(Source records)

- Opening Delimiter -

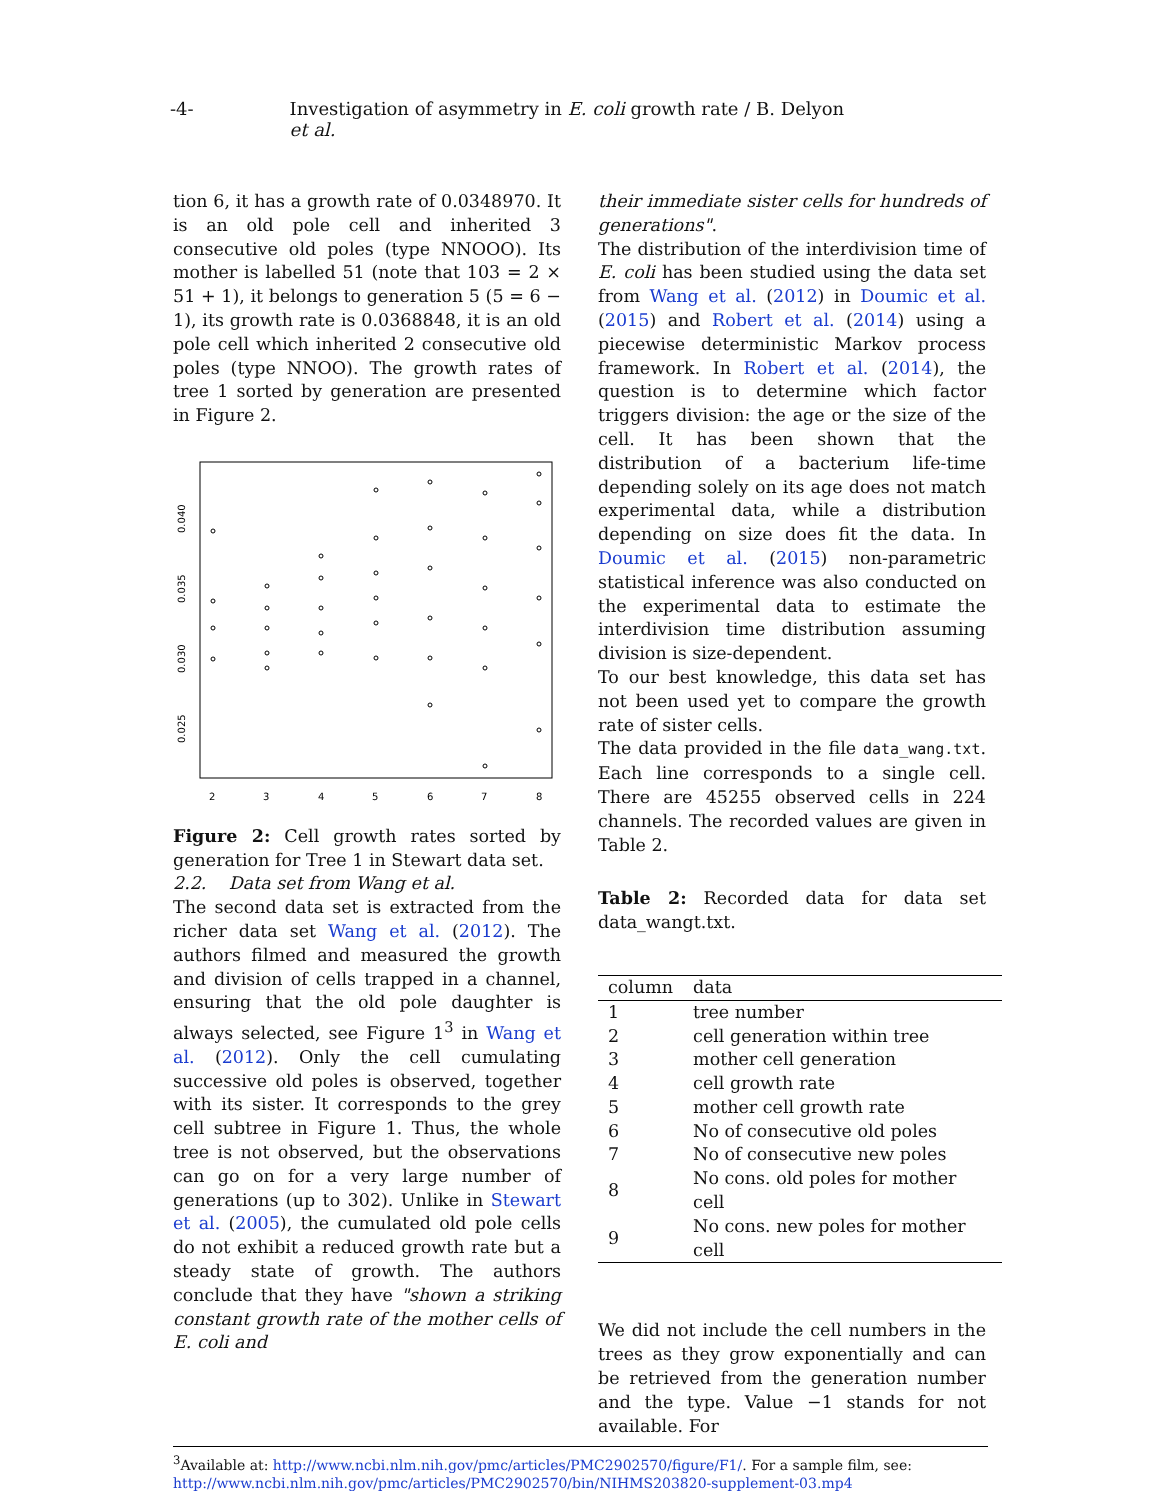-4- Investigation of asymmetry in E. coli growth rate / B. Delyon et al.
tion 6, it has a growth rate of 0.0348970. It is an old pole cell and inherited 3 consecutive old poles (type NNOOO). Its mother is labelled 51 (note that 103 = 2 × 51 + 1), it belongs to generation 5 (5 = 6 − 1), its growth rate is 0.0368848, it is an old pole cell which inherited 2 consecutive old poles (type NNOO). The growth rates of tree 1 sorted by generation are presented in Figure 2.
0.040
0.035
0.030
0.025
2
3
4
5
6
7
8
Figure 2: Cell growth rates sorted by generation for Tree 1 in Stewart data set.
2.2. Data set from Wang et al.
The second data set is extracted from the richer data set Wang et al. (2012). The authors filmed and measured the growth and division of cells trapped in a channel, ensuring that the old pole daughter is always selected, see Figure 1<sup>3</sup> in Wang et al. (2012). Only the cell cumulating successive old poles is observed, together with its sister. It corresponds to the grey cell subtree in Figure 1. Thus, the whole tree is not observed, but the observations can go on for a very large number of generations (up to 302). Unlike in Stewart et al. (2005), the cumulated old pole cells do not exhibit a reduced growth rate but a steady state of growth. The authors conclude that they have "shown a striking constant growth rate of the mother cells of E. coli and
their immediate sister cells for hundreds of generations".
The distribution of the interdivision time of E. coli has been studied using the data set from Wang et al. (2012) in Doumic et al. (2015) and Robert et al. (2014) using a piecewise deterministic Markov process framework. In Robert et al. (2014), the question is to determine which factor triggers division: the age or the size of the cell. It has been shown that the distribution of a bacterium life-time depending solely on its age does not match experimental data, while a distribution depending on size does fit the data. In Doumic et al. (2015) non-parametric statistical inference was also conducted on the experimental data to estimate the interdivision time distribution assuming division is size-dependent.
To our best knowledge, this data set has not been used yet to compare the growth rate of sister cells.
The data provided in the file data_wang.txt. Each line corresponds to a single cell. There are 45255 observed cells in 224 channels. The recorded values are given in Table 2.
Table 2: Recorded data for data set data_wangt.txt.
| column | data |
| --- | --- |
| 1 | tree number |
| 2 | cell generation within tree |
| 3 | mother cell generation |
| 4 | cell growth rate |
| 5 | mother cell growth rate |
| 6 | No of consecutive old poles |
| 7 | No of consecutive new poles |
| 8 | No cons. old poles for mother cell |
| 9 | No cons. new poles for mother cell |
We did not include the cell numbers in the trees as they grow exponentially and can be retrieved from the generation number and the type. Value −1 stands for not available. For
<sup>3</sup> Available at: http://www.ncbi.nlm.nih.gov/pmc/articles/PMC2902570/figure/F1/. For a sample film, see: http://www.ncbi.nlm.nih.gov/pmc/articles/PMC2902570/bin/NIHMS203820-supplement-03.mp4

- Closing Delimiter -

▶ _Directions for this task_:
All lines in the entries above that hold the word "from" need to be copied.

▶ _Task result_:
2.2. Data set from Wang et al.
The second data set is extracted from the richer data set Wang et al. (2012). The authors filmed and measured the growth and division of cells trapped in a channel, ensuring that the old pole daughter is always selected, see Figure 1<sup>3</sup> in Wang et al. (2012). Only the cell cumulating successive old poles is observed, together with its sister. It corresponds to the grey cell subtree in Figure 1. Thus, the whole tree is not observed, but the observations can go on for a very large number of generations (up to 302). Unlike in Stewart et al. (2005), the cumulated old pole cells do not exhibit a reduced growth rate but a steady state of growth. The authors conclude that they have "shown a striking constant growth rate of the mother cells of E. coli and
The distribution of the interdivision time of E. coli has been studied using the data set from Wang et al. (2012) in Doumic et al. (2015) and Robert et al. (2014) using a piecewise deterministic Markov process framework. In Robert et al. (2014), the question is to determine which factor triggers division: the age or the size of the cell. It has been shown that the distribution of a bacterium life-time depending solely on its age does not match experimental data, while a distribution depending on size does fit the data. In Doumic et al. (2015) non-parametric statistical inference was also conducted on the experimental data to estimate the interdivision time distribution assuming division is size-dependent.
We did not include the cell numbers in the trees as they grow exponentially and can be retrieved from the generation number and the type. Value −1 stands for not available. For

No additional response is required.